# [Brief 1]
In the Vassily von Anrep text, write out the part from "Vassily Konstantinovich von" to "a medical physiologist.", swapping "surgeon" for "physician".
# [Brief 2]
According to the Vassily von Anrep text, whom did he marry in 1882?

# [Selected excerpt]
___
= Vassily von Anrep =

Vassily Konstantinovich von Anrep (29 September 1852 – 1 October 1927) was a Russian surgeon who worked in the army and later in the medical governance in St Petersburg. He is considered as a pioneer of local anesthesia having conducted experiments on local anesthesia using cocaine and suggested its use in surgery in 1879. His son Gleb Anrep (1891-1955) became a medical physiologist.

== Biography ==
Von Anrep was born in Lifyandskaya, St. Petersburg to Russian navy officer Konstantin Joseph von Anrep and Julia Ozersky. The family belonged to the Anrep nobility and the father moved to Yekaterinoslav where he went to gymnasium. He studied law in St Petersburg before shifting to medicine. He graduated in 1876 and served in the army during the Russo-Turkish wary of 1877. He left army service due to sickness and received a Order of Saint Stanislaus, 3rd Class. He then studied under Michael Rossbach at the University Würzburg and studied physiology in Leipzig under Carl Ludwig. After returning to St. Petersburg he wrote a dissertation ("кристаллического аконитина Duquesnel’я на организм животных: диссертация на степень доктора медицины") on cocaine under I. R. Tarkhanov in 1881. He had published a note in 1879 and wrote more on his clinical experiments in 1884. By this time it was also used by Carl Koller. He married Pascovia Zatzepin in 1882 and they had two sons and two from her earlier marriage. He worked as a medical inspector in the ministry of health from 1904 and was involved in setting up a women's medical institute in St. Petersburg. He was a member of the 3rd State Duma from 1907-1912 and was arrested after the 1917 revolution and he escaped to London. He lived for a while in Leningrad but after the death of his wife he moved to live with his son in England from 1921 and later another son in Paris. He died in Paris just before his 75th birthday.
___
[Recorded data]
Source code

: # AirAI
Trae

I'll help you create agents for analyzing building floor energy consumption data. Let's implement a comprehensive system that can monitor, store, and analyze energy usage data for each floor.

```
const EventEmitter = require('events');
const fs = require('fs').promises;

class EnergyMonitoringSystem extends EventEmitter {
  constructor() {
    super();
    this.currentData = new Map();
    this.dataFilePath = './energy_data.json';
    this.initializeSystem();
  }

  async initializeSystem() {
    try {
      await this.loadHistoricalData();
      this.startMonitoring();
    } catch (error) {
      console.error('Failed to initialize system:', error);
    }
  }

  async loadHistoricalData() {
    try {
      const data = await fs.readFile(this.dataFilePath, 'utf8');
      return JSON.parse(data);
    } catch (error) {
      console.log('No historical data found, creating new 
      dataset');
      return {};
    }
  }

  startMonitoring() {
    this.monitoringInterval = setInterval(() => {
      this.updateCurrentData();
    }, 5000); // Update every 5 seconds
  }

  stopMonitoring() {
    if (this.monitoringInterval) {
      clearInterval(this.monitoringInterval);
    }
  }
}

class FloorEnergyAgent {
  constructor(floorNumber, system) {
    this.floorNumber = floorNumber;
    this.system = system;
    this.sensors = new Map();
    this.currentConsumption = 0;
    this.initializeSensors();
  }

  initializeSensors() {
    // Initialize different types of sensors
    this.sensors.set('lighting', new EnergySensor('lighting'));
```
___
# [Task response 1]
Vassily Konstantinovich von Anrep (29 September 1852 – 1 October 1927) was a Russian physician who worked in the army and later in the medical governance in St Petersburg. He is considered as a pioneer of local anesthesia having conducted experiments on local anesthesia using cocaine and suggested its use in surgery in 1879. His son Gleb Anrep (1891-1955) became a medical physiologist.

# [Task response 2]
Pascovia Zatzepin.